DOCUMENT EXTRACT →
Now we're here. After years of mixtape drops, excellent guest verses and Ghostface Killah biter allegations, Bam Bam Baklava is finally about to release his debut studio album. Will Mr. Wonderful live up to expectations? Perhaps. But what's a certainty is that Mr. Wonderful is not going to be predictable. You will do a double-take at Bronson's quotables and you will press replay because he has rarely changed in his delivery -- you know the heat is coming, you just have to wait for it. The 10 Action Bronson Songs That Made You a Fan exemplify this.
Action Bronson's larger-than-life persona wasn't fully developed before getting in stride with Dr. Lecter. However, his on-record fluidity piqued the interests of many early on. This one, off his Bon Appetit ..... Bitch!!!!! mixtape, sticks because even though we may not quite know who he is, the idea of being in the '90s concrete jungle of Queens is immediately compelling: "Orlando Magic warm-up suits and black Shaqs '95 / Younger Bronson on the fast track / To blast gat, now I'm looking past that." And you're hooked before the transformation begins.
This one is simply an exhibition of Bronson being Bronson -- a cursory snapshot on why he’s exciting. The trick here is Party Supplies flipping through six different ‘80s beats, including Phil Collins’ “Sussudio” and John Mellencamp’s “Jack and Diane.” The MC is as schizophrenic as the song’s structure, mixing it up between trash talk and general incongruence (“Looney Tunes, Taz on the shirt / F--- swag”) with ease. Plus, when was “Sussudio” not ever a dope song?
You could make the argument that Action Bronson’s left-of-center leanings could curse him with a sub-mainstream existence. But this is Bam Bam we're talking about, so not quite. He has a personality large enough to convincingly bend cultural leanings his way. Enter the psychedelic guitar riff of “Easy Rider,” where he recounts a drug trip-cum-spiritual experience (“I had dreams of f---in' Keri Hilson in my Duncans”). Bronson’s war stories are inherently compelling.
The documentary this song gets its name from deserves a look. As you’d guess since it’s on the list, so does the song. Bronson doesn’t get the credit due to him for his attention to detail (he’s a cook, so detail ought to be his thing), and here he infuses that trait with the right amount of flippancy. This track also has another layer of charm with Action Bronson doing his best Eminem-in-“Criminal” rhymes, flipping through drunken jackassery to a clunky hispanic accent. But again, the lyricism is too on-point to pass this cut as a gimmick.

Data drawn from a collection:
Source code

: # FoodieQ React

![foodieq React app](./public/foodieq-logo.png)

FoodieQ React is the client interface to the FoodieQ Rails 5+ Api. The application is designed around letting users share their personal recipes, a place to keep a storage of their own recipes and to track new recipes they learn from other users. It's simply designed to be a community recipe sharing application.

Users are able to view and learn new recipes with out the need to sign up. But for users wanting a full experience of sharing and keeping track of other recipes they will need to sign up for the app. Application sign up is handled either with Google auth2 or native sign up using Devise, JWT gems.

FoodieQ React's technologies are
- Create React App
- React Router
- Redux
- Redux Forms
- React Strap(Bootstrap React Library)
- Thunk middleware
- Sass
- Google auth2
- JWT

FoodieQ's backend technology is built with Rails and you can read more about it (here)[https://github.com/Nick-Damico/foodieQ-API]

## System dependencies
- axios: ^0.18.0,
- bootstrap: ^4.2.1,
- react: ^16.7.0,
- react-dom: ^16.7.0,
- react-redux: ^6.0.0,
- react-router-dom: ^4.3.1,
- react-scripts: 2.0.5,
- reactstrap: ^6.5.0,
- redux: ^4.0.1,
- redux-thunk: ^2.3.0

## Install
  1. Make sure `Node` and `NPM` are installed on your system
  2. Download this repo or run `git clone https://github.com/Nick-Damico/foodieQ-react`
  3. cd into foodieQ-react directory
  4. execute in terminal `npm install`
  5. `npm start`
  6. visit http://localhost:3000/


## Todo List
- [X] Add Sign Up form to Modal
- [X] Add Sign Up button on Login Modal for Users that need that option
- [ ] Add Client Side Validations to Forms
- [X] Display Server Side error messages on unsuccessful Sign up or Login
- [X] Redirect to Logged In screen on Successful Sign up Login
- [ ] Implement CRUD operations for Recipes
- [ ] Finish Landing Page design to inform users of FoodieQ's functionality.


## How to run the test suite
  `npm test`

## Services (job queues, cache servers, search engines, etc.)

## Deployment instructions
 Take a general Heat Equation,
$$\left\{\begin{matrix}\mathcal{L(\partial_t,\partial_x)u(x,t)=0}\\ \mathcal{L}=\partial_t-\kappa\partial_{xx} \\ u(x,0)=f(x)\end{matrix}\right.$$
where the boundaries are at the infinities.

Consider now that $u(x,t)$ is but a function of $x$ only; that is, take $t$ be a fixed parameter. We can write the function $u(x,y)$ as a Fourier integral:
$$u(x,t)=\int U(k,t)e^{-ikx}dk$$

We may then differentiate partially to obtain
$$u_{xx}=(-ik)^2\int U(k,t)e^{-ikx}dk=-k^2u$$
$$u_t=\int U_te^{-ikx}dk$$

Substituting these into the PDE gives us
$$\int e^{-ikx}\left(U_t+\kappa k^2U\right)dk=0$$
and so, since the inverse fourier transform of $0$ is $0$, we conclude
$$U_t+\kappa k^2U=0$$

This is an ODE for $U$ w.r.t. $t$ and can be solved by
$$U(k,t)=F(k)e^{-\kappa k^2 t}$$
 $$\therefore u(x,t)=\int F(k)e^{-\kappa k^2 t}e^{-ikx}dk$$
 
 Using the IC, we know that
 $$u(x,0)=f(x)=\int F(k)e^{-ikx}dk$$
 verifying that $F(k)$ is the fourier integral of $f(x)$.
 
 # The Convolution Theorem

TASK LIST →
• a. Reproduce the listing word for word, beginning at the line that contains "## System dependencies" and stopping after the line that contains "6. visit http://localhost:3000/".
• b. Pick up the Action Bronson article after its final sentence and write what comes next.
The Action Bronson article and the listing are unrelated pieces of material.

RESPONSES IN ORDER →
• a.
## System dependencies
- axios: ^0.18.0,
- bootstrap: ^4.2.1,
- react: ^16.7.0,
- react-dom: ^16.7.0,
- react-redux: ^6.0.0,
- react-router-dom: ^4.3.1,
- react-scripts: 2.0.5,
- reactstrap: ^6.5.0,
- redux: ^4.0.1,
- redux-thunk: ^2.3.0

## Install
  1. Make sure `Node` and `NPM` are installed on your system
  2. Download this repo or run `git clone https://github.com/Nick-Damico/foodieQ-react`
  3. cd into foodieQ-react directory
  4. execute in terminal `npm install`
  5. `npm start`
  6. visit http://localhost:3000/

• b.
Besides Harry Fraud’s involvement, “Strictly 4 My Jeeps” had fans reasonably excited for the Saab Stories release in 2013. While the EP didn’t live up to the billing, we were left with a jam that featured a B-Boy sense of verve. The thing about Bronson is that his rhymes make you turn up your face and ask yourself, "Did he just say that?" "S--- on my chest shoot colors like a care bear / All year see me tan hopping out the van / You wasn't there now you tryna show face / F--- around be a cold case," he raps. That Care Bear reference is a gem. Queens was undoubtedly in the building, so much so that LL Cool J hopped on the track to deliver one of his best verses in years.
Saab Stories, his collaboration project with Harry Fraud, turned out to be the first effort Bronson created that really disappointed. It’s a shame, because Bam Bam brought out the producer’s best on “Bird on a Wire.” Before lacing Coke Boys Vol. 4, Fraud had captured the sound of dusk in the New York neighborhood of Flushing, Queens with a production that both slinks and twinkles. A wary, fleet-footed Bronsolino skates on thin ice after leaving the party with a girl. Riff Raff uses assonance to channel Gucci towels. Even on paper, the whole thing plays out like a steady exhale -- an invigorating one.
There’s instant joy to be found at each level of “The Symbol.” The cynic who thought that an Action Bronson and the Alchemist collaboration would suck got his mind right the second this dropped. The slow burn of the sampled riff and Action Bronson’s too-ridiculous-to-not-be-somwhat-self-aware presence ("My brain was sculpted at Harvard / Never mention all the crime I been a part of") exemplifies why the two are naturally the perfect match. As a pair of the most eccentric hip-hop purists, they simply have the mindset to make something as cartoonishly badass as this track. That’s not even putting the video, which involves Bronson murdering somebody by force-feeding ammonia, into the equation.
Action Bronson’s production choices tend to be dangerously close to turning his songs into novelties. “Thug Love Story 2012” is an example, as it clearly samples the easily recognizable “I Only Have Eyes for You.” But this choice turns into a great example of the use of negative space. The sample snaps and cackles and Bronson paints a lurid sketch (“She quick to split up an owl / She loves some d--- in her bowels”) of the lover-turned-antagonist. That works on its own, but the song eventually turns into another beast as soon as the drum kicks hit. What follows is one of Bronson’s most fluid performances, laced with urgency and one-liners (“The son goes, a single teardrop fallopians bled”). As the fifth track, “Thug Love Story 2012” is the one that put you on to Blue Chips’ greatness.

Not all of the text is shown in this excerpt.